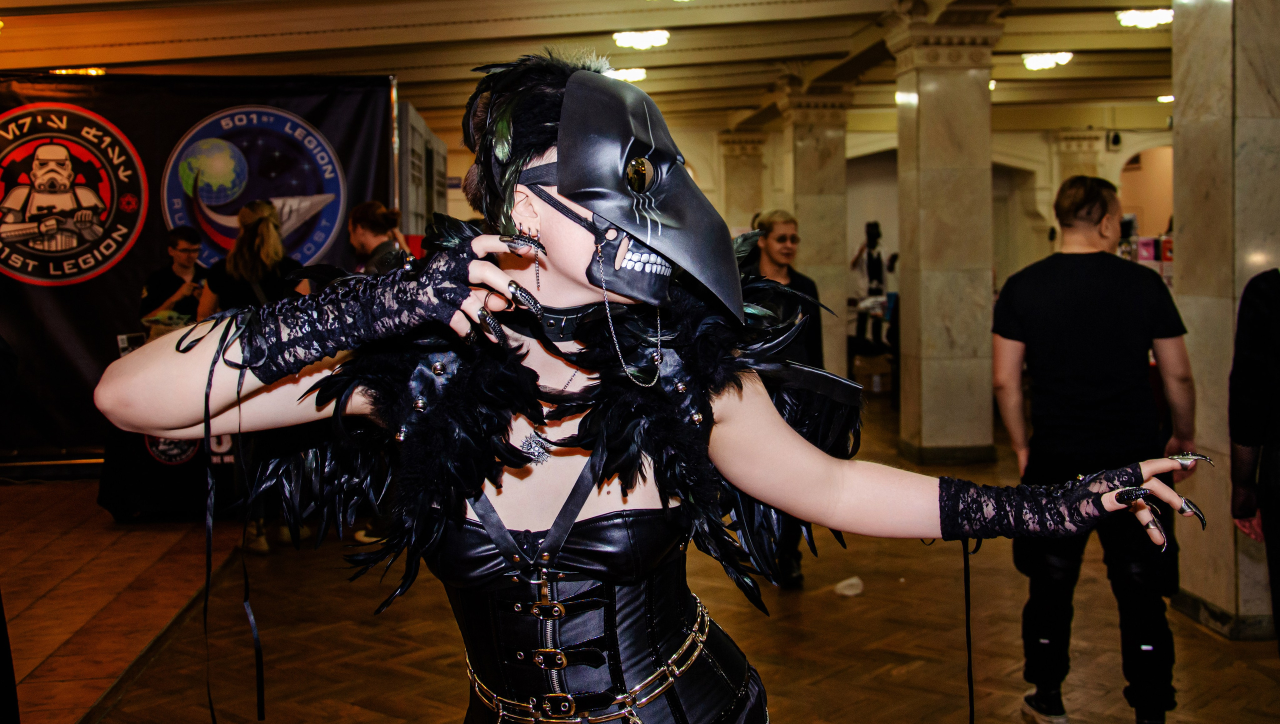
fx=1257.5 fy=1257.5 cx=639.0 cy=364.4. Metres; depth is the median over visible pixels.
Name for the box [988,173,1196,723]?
man
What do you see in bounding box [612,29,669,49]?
ceiling light
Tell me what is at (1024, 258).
back wall
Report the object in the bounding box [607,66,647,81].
ceiling light
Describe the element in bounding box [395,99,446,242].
door
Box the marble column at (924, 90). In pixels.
[885,9,1004,461]
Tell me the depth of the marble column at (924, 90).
9.16 m
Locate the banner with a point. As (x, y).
(179, 129)
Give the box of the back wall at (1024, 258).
[509,115,1174,355]
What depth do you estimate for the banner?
8.66 m
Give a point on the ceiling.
(197, 44)
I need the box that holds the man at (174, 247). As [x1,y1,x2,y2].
[138,227,208,333]
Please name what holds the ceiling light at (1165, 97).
attached to the ceiling
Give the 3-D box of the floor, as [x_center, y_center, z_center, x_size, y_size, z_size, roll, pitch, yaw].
[0.817,1.013,6.509,10.931,0.150,13.305,-1,4,-5]
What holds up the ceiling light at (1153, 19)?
attached to the ceiling
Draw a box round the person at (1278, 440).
[1227,266,1279,650]
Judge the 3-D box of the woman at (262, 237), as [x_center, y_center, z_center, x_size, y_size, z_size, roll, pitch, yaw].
[-1.994,0.060,6.592,0.567,1.771,0.639,-1,4,-5]
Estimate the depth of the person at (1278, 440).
3.55 m
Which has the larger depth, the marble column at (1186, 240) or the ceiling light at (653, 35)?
the ceiling light at (653, 35)
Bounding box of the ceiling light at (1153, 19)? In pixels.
[1115,8,1171,28]
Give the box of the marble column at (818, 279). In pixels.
[777,82,851,379]
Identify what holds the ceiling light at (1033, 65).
attached to the ceiling
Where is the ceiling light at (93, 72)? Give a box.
[52,66,105,75]
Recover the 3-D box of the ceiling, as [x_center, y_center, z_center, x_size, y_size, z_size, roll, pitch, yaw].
[0.603,-2.630,9.079,13.719,0.176,12.841,-1,4,-5]
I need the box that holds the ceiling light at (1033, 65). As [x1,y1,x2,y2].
[1021,51,1073,70]
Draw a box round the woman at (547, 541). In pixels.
[90,50,1218,721]
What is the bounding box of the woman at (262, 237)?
[197,199,316,554]
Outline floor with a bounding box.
[0,388,1279,723]
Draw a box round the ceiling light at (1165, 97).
[1156,94,1173,102]
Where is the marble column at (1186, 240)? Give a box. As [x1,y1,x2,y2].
[1171,0,1279,640]
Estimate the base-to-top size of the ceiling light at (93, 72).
0.103 m
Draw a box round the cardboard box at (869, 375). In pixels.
[851,352,892,393]
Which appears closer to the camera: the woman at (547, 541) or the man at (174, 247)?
the woman at (547, 541)
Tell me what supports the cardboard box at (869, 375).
on the floor
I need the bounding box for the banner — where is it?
[1,69,398,461]
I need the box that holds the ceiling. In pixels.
[0,0,1191,137]
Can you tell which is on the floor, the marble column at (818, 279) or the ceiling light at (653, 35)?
the marble column at (818, 279)
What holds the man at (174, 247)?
on the floor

::::::::

• What you have to do:
Nothing but the lines from the one holding "Tell me what supports" to the end of the entries should be output, each exactly as it appears.

• Solution for this task:
Tell me what supports the cardboard box at (869, 375).
on the floor
I need the bounding box for the banner — where is it?
[1,69,398,461]
I need the box that holds the ceiling. In pixels.
[0,0,1191,137]
Can you tell which is on the floor, the marble column at (818, 279) or the ceiling light at (653, 35)?
the marble column at (818, 279)
What holds the man at (174, 247)?
on the floor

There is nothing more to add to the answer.